[Work item]:
Tally the lines in the data below in which the word "different" occurs, then give only the total.

[Input data]:
==========

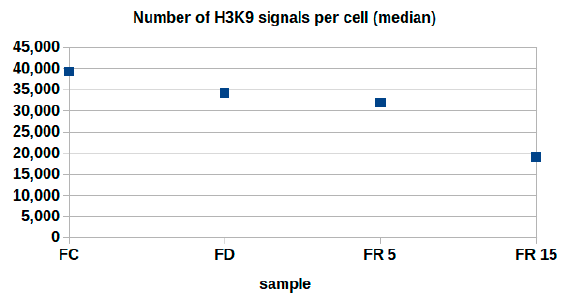
Figure 5. Median numbers of H3K9me3 signals for 4 different preparation conditions.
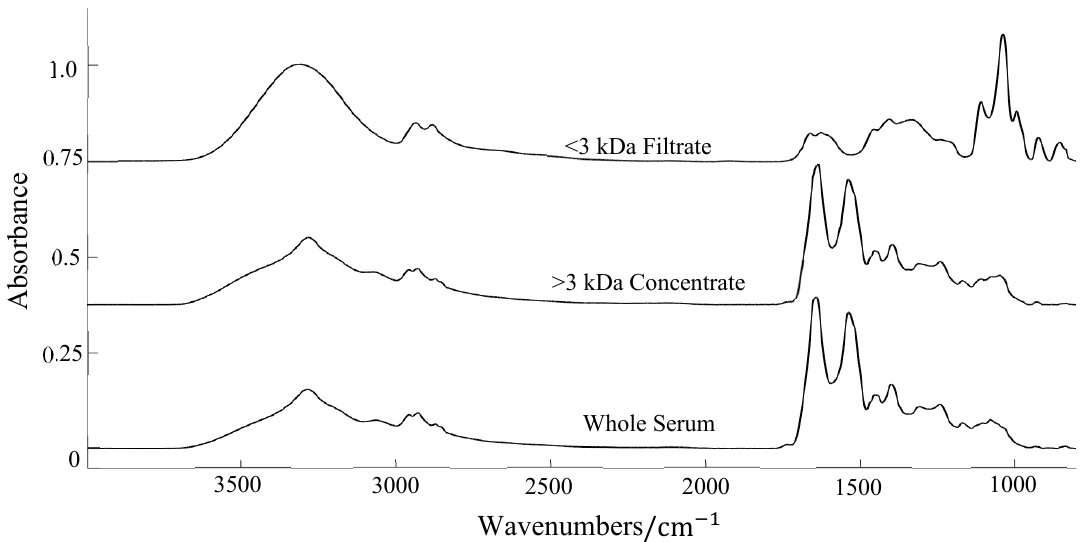
Figure 9. Examples of whole serum (bottom), the high molecular weight concentrate (middle) and the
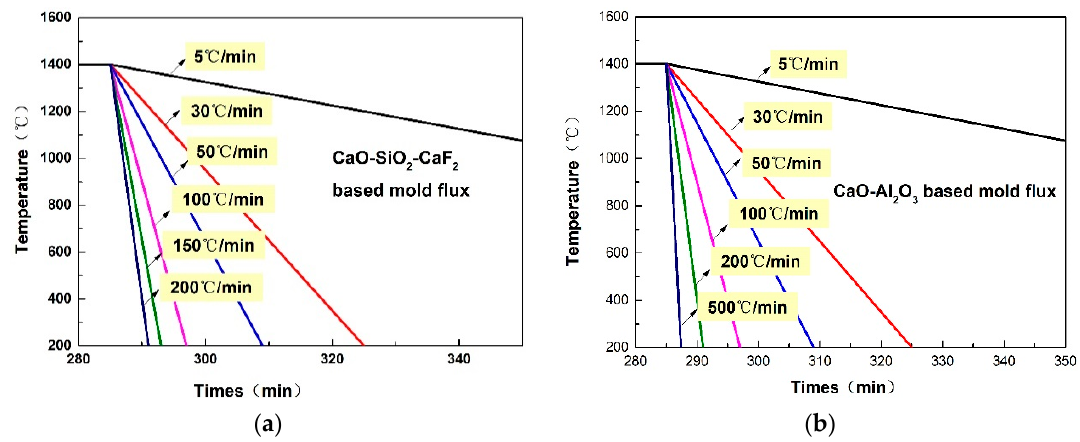
Figure 2. A diagram of the cooling process at different cooling rates in ( a ) a CaO–SiO 2 –CaF 2 -based mold flux and ( b ) a CaO–Al 2 O 3 -based mold flux.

==========

[Solution]:
2